Orthogonal Projections and Least Squares

Orthogonal projections provide the best approximation of a vector by elements of a subspace. This geometric insight solves the fundamental problem of least squares approximation.

TheoremBest Approximation Theorem

Let $W$ be a finite-dimensional subspace of inner product space $V$ , and let $\mathbf{v} \in V$ . The orthogonal projection $\text{proj}_W(\mathbf{v})$ is the unique closest point in $W$ to $\mathbf{v}$ : $\|\mathbf{v} - \text{proj}_W(\mathbf{v})\| < \|\mathbf{v} - \mathbf{w}\|$

for any $\mathbf{w} \in W$ with $\mathbf{w} \neq \text{proj}_W(\mathbf{v})$ .

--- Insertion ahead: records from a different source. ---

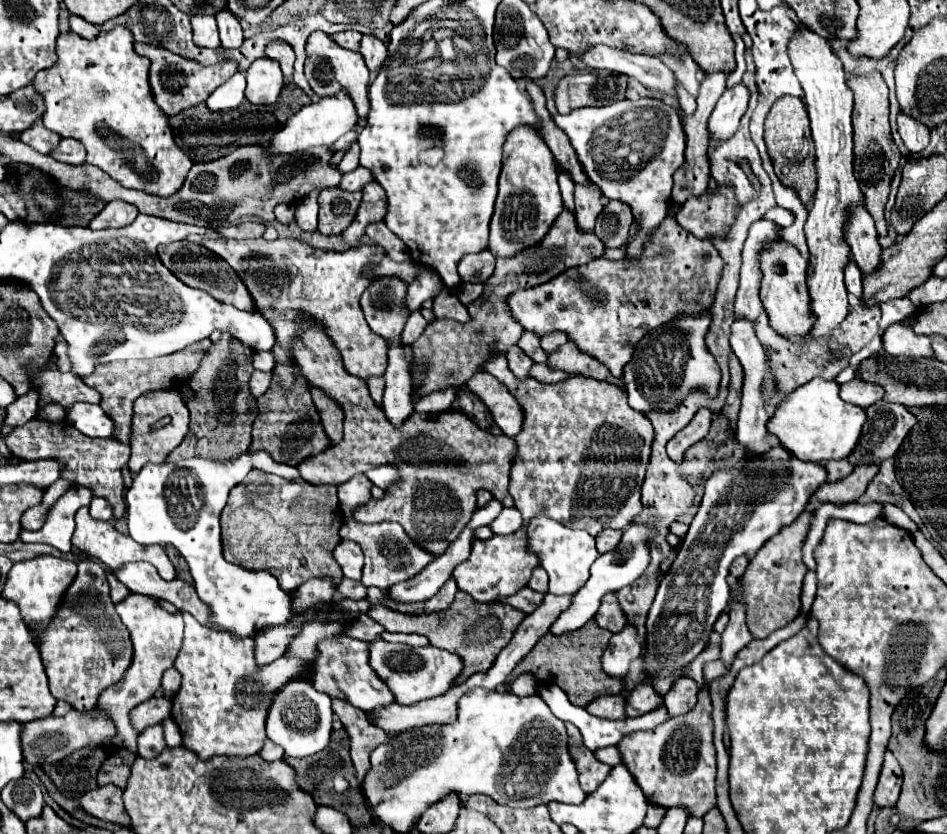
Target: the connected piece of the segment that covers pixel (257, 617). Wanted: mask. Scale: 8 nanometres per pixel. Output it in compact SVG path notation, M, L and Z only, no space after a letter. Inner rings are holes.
M245 452L233 462L209 462L205 458L189 458L177 464L145 464L135 476L127 490L127 514L129 514L129 536L139 544L161 544L175 546L189 564L195 590L199 598L211 608L211 618L223 630L233 632L241 638L249 638L257 628L277 626L289 622L295 616L307 620L301 634L293 640L293 646L285 656L297 656L313 660L317 656L317 642L325 638L337 638L353 624L353 620L325 622L331 608L307 608L301 614L291 612L291 594L285 594L277 578L267 572L249 572L237 564L229 564L223 558L221 536L219 536L219 514L227 504L229 490L237 486L253 468L277 474L289 482L299 480L299 472L293 466L273 462L265 452Z

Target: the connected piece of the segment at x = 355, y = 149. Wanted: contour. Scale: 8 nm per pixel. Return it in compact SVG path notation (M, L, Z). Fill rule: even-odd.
M355 142L355 144L351 146L351 150L345 154L345 158L337 164L337 170L339 170L341 174L345 174L345 172L351 172L353 168L357 168L357 166L359 166L357 154L359 154L359 146L357 146L357 142Z

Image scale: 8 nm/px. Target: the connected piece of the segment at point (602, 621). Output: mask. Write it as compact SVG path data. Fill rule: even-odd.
M603 596L599 612L595 614L595 620L601 628L609 632L621 632L625 628L627 618L623 618L621 608L617 608L617 598L615 596Z

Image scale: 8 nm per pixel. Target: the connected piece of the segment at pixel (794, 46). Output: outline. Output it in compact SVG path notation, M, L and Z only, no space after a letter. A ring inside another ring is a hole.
M799 30L797 38L789 44L789 58L793 62L795 74L805 90L805 102L807 102L807 114L811 120L811 134L815 140L815 166L819 176L819 186L815 192L815 204L809 208L809 216L805 222L805 238L809 246L809 266L807 266L807 288L811 296L811 314L815 316L815 324L811 332L803 338L823 338L829 336L847 316L847 290L843 280L843 268L845 262L849 262L849 246L843 238L843 222L847 218L851 204L861 204L861 190L857 186L857 180L853 176L853 134L851 134L851 110L853 110L853 92L847 88L845 72L839 62L839 58L833 54L827 40L813 34L811 30Z

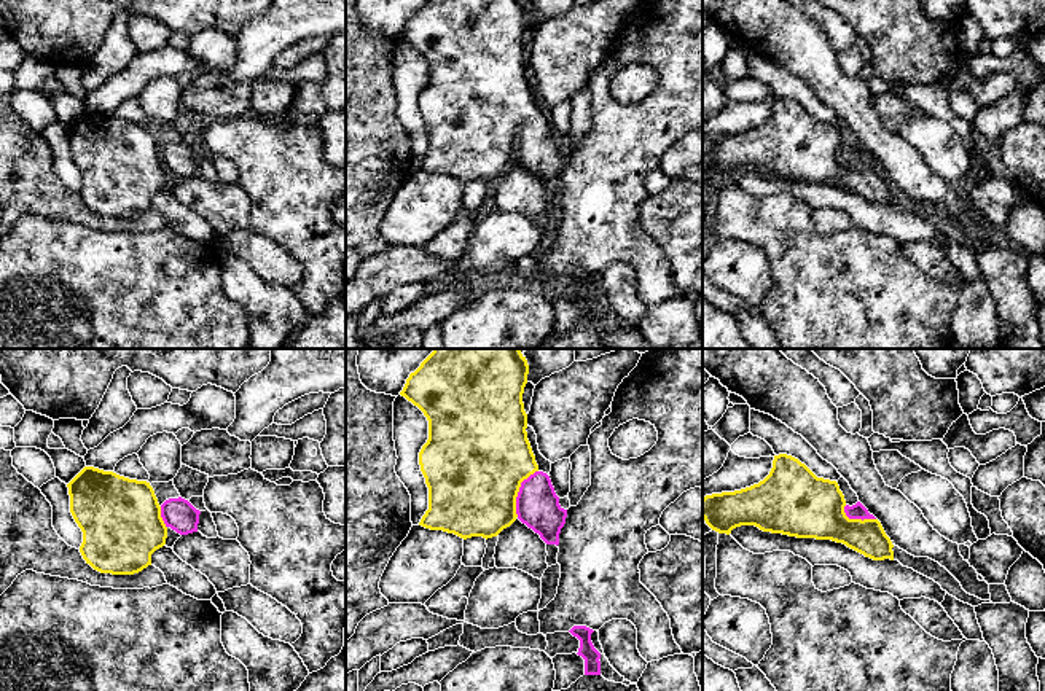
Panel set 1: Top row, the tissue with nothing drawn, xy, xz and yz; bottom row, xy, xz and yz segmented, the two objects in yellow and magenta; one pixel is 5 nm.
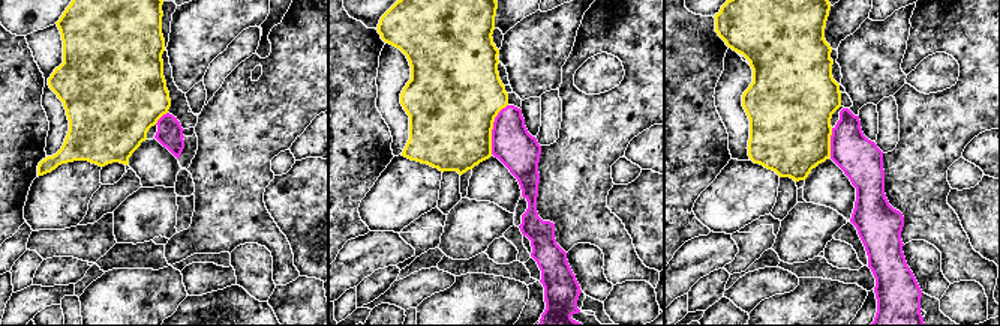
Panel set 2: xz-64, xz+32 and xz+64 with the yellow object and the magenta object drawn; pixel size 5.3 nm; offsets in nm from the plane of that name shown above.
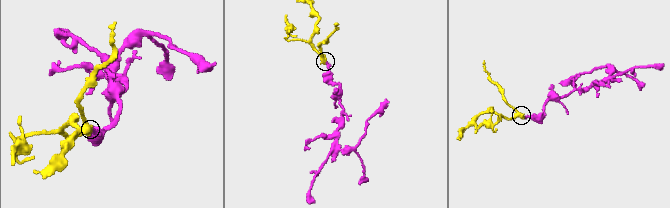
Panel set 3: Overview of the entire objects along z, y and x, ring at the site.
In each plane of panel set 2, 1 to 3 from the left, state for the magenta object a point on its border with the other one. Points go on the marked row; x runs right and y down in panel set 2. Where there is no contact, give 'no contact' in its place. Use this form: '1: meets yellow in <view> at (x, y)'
1: meets yellow in xz-64 at (161, 116)
2: meets yellow in xz+32 at (492, 128)
3: meets yellow in xz+64 at (829, 143)

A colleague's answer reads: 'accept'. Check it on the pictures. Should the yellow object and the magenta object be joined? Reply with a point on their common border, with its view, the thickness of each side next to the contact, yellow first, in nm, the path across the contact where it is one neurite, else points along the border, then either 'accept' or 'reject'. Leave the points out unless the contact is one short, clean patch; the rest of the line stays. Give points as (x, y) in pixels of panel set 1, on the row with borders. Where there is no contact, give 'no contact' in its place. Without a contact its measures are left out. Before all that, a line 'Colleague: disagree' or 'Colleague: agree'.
Colleague: agree
meets yellow in xz at (518, 491); 500 nm thick on the yellow side, 220 nm on the other; runs through xz (473, 470), (518, 491), (537, 505); accept

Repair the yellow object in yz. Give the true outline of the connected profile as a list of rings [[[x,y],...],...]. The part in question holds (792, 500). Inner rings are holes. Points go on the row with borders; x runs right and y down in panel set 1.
[[[774,455],[769,474],[750,487],[706,495],[703,519],[730,535],[741,525],[796,538],[832,540],[873,560],[894,560],[881,522],[857,502],[849,506],[836,481],[817,478],[798,459]]]

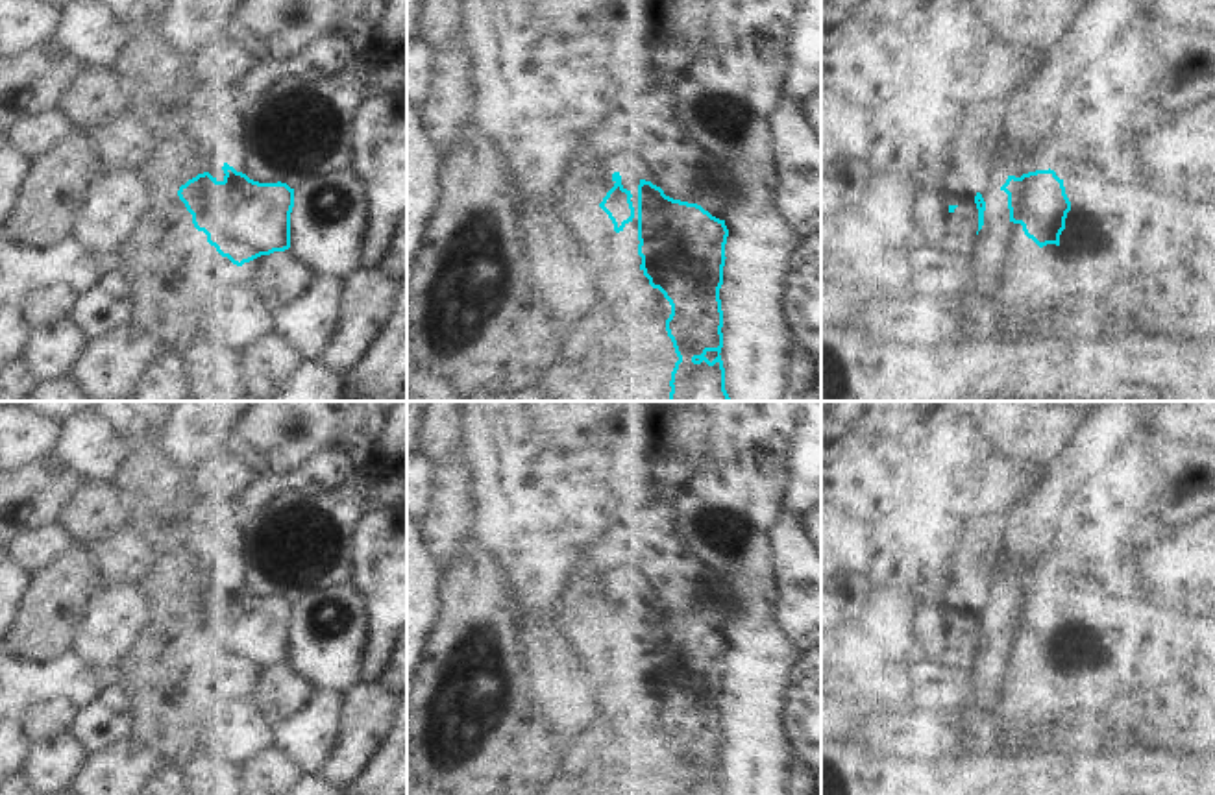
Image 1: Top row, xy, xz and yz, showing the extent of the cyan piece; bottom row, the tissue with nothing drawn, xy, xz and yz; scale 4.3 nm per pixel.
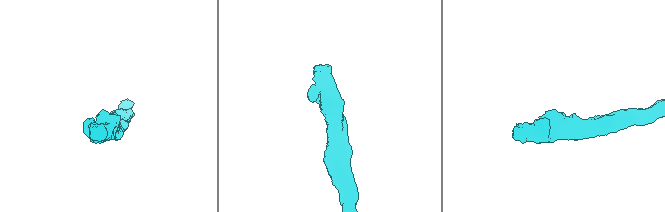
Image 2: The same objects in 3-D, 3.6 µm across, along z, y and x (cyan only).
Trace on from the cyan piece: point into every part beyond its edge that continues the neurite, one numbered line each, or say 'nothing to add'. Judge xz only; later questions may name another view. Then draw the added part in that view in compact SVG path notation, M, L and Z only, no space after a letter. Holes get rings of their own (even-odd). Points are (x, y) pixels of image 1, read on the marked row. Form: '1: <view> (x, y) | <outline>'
nothing to add

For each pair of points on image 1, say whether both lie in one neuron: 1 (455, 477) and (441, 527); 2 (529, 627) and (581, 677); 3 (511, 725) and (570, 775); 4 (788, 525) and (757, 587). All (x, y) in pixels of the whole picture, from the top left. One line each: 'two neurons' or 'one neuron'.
1: one neuron
2: one neuron
3: two neurons
4: two neurons

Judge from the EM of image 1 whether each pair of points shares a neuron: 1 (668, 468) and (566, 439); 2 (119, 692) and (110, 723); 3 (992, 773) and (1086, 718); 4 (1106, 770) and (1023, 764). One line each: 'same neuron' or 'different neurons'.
1: same neuron
2: same neuron
3: different neurons
4: same neuron

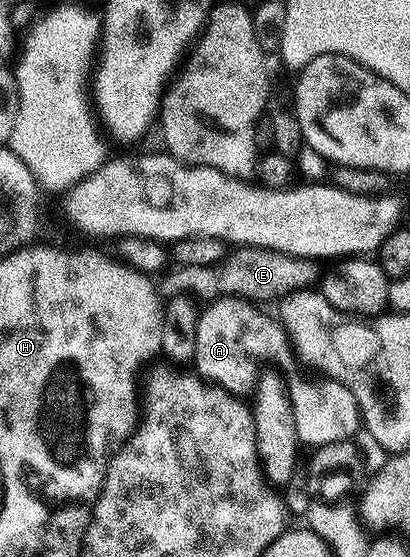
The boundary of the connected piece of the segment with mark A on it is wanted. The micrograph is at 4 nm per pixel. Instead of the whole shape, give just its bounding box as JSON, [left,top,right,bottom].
[192,297,360,447]

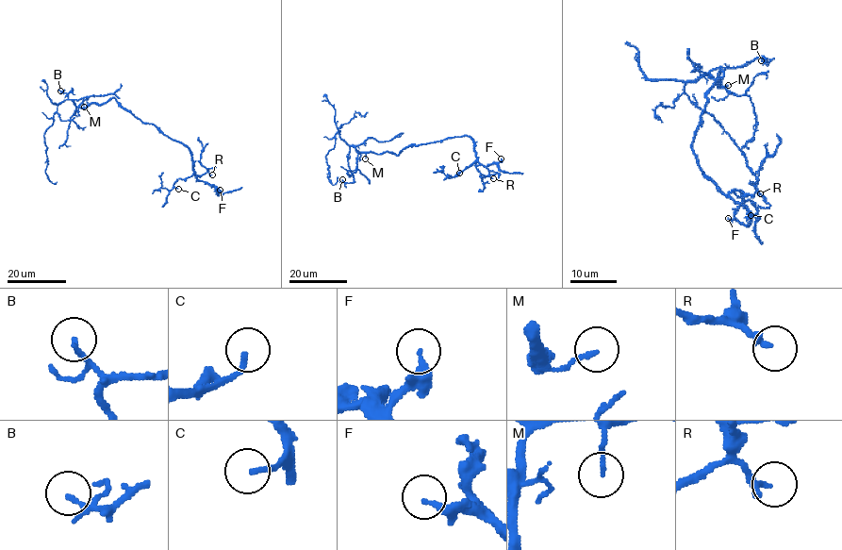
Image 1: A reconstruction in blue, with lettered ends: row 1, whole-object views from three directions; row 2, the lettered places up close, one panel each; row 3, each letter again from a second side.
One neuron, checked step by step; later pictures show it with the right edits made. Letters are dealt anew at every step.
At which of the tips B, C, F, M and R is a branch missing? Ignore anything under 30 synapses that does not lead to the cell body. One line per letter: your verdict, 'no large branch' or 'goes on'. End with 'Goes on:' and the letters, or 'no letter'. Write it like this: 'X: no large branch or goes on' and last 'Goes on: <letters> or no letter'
B: no large branch
C: no large branch
F: no large branch
M: no large branch
R: no large branch
Goes on: no letter

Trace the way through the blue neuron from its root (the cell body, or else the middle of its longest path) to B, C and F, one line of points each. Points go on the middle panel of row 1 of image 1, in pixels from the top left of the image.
B: (400, 152), (397, 155), (387, 152), (358, 152), (351, 146), (348, 166), (354, 181), (345, 183), (342, 179)
C: (400, 152), (413, 145), (468, 136), (472, 140), (476, 158), (459, 173)
F: (400, 152), (413, 145), (468, 136), (472, 140), (473, 151), (481, 164), (488, 166), (499, 162), (501, 158)

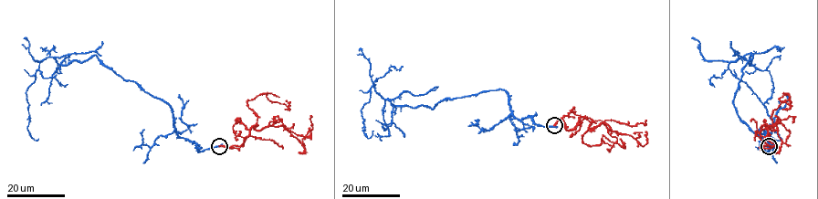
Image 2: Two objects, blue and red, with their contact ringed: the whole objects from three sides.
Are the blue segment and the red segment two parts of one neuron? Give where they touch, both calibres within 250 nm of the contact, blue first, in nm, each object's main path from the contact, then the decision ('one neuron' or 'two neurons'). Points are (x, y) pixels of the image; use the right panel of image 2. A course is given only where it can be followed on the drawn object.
place (769, 146); calibres 280 and 380 nm; course blue (769, 146), (733, 103), (752, 57), (740, 57), (728, 68), (766, 109), (774, 139); course red (769, 146), (762, 146), (773, 146), (761, 139), (761, 125), (775, 126), (784, 142), (790, 133), (775, 115); one neuron

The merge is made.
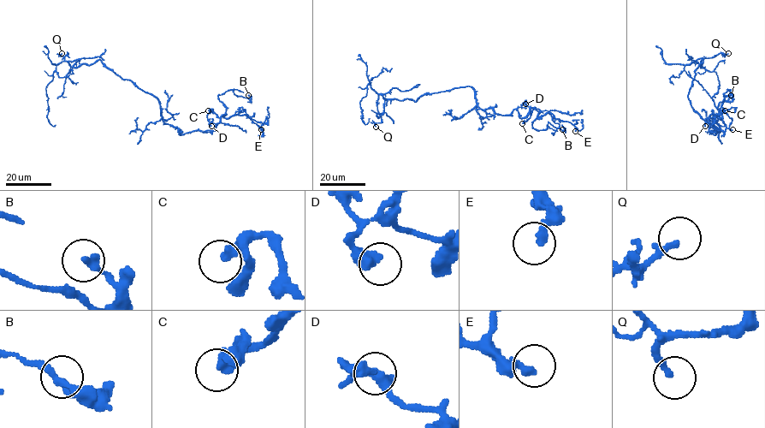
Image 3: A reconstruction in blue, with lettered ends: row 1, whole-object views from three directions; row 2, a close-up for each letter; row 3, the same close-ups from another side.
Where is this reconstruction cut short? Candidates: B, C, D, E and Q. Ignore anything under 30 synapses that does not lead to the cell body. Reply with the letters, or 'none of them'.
Q

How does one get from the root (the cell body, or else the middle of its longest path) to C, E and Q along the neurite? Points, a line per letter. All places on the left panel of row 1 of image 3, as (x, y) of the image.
C: (154, 97), (159, 104), (163, 121), (175, 127), (180, 134), (212, 130), (220, 118), (211, 109), (208, 110)
E: (154, 97), (163, 121), (180, 134), (212, 130), (224, 115), (225, 118), (246, 115), (261, 129)
Q: (154, 97), (130, 80), (122, 80), (99, 60), (71, 67), (62, 58), (68, 53), (64, 56), (62, 53)

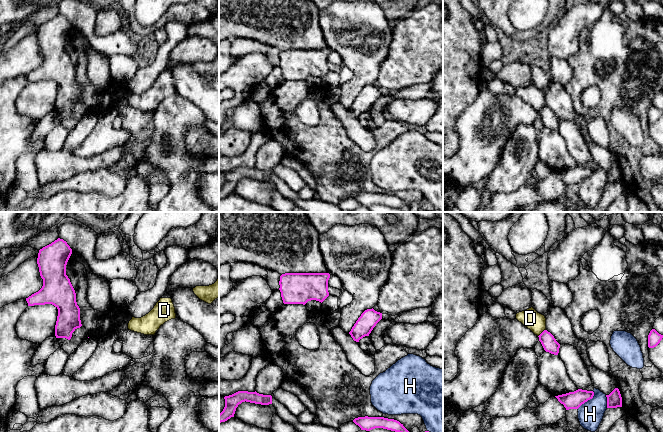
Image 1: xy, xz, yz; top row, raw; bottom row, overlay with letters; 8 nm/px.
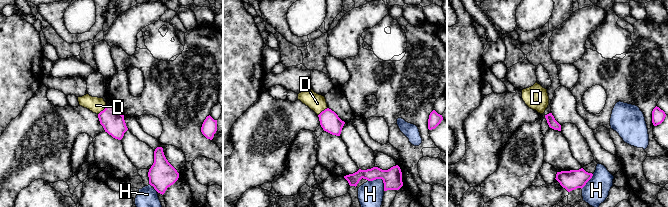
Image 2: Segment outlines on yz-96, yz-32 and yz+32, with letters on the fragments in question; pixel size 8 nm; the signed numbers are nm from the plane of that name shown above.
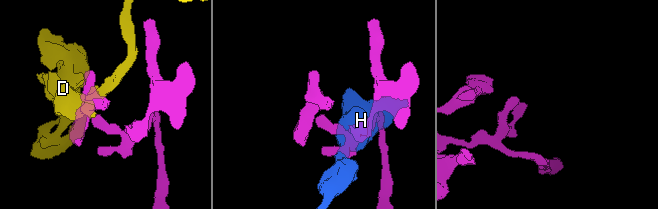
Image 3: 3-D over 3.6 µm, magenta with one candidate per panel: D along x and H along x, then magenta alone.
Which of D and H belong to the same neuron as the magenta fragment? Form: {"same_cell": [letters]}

The error vector $\mathbf{v} - \text{proj}_W(\mathbf{v})$ is orthogonal to $W$ .

This theorem is the theoretical foundation for least squares: the best fit is achieved when the residual is orthogonal to the approximation space.

TheoremNormal Equations for Least Squares

Consider the overdetermined system $A\mathbf{x} = \mathbf{b}$ where $A$ is $m \times n$ with $m > n$ (more equations than unknowns). The least squares solution $\hat{\mathbf{x}}$ minimizes $\|A\mathbf{x} - \mathbf{b}\|^2$ and satisfies the normal equations: $A^TA\hat{\mathbf{x}} = A^T\mathbf{b}$

If $A$ has full column rank, the solution is unique: $\hat{\mathbf{x}} = (A^TA)^{-1}A^T\mathbf{b}$ .

The projection matrix $P = A(A^TA)^{-1}A^T$ projects onto the column space of $A$ .

ExampleLinear Regression

Fit a line $y = mx + b$ to data points $(x_1, y_1), \ldots, (x_n, y_n)$ .

Set up system: $\begin{bmatrix} x_1 & 1 \\ x_2 & 1 \\ \vdots & \vdots \\ x_n & 1 \end{bmatrix}\begin{bmatrix} m \\ b \end{bmatrix} \approx \begin{bmatrix} y_1 \\ y_2 \\ \vdots \\ y_n \end{bmatrix}$

The least squares solution $(m, b)$ minimizes the sum of squared residuals $\sum_{i=1}^n (y_i - mx_i - b)^2$ .

Solving normal equations: $(A^TA)\begin{bmatrix} m \\ b \end{bmatrix} = A^T\mathbf{y}$ gives the regression coefficients.

TheoremOrthogonal Decomposition

Let $W$ be a subspace of finite-dimensional inner product space $V$ . Every $\mathbf{v} \in V$ can be uniquely written as: $\mathbf{v} = \mathbf{w} + \mathbf{w}^\perp$

where $\mathbf{w} \in W$ and $\mathbf{w}^\perp \in W^\perp$ . This decomposition satisfies:

$\mathbf{w} = \text{proj}_W(\mathbf{v})$
$\mathbf{w}^\perp = \mathbf{v} - \text{proj}_W(\mathbf{v})$
$V = W \oplus W^\perp$

TheoremProjection Matrix Properties

A matrix $P$ is an orthogonal projection matrix if and only if:

$P^2 = P$ (idempotent)
$P^T = P$ (symmetric)

The matrix $I - P$ projects onto the orthogonal complement of the range of $P$ .

Remark

Orthogonal projection is pervasive in applications: data fitting (regression), signal processing (filtering), computer graphics (shadows), and quantum mechanics (measurement). The geometric insight—that the best approximation is achieved when the error is perpendicular—translates into the algebraic condition captured by the normal equations.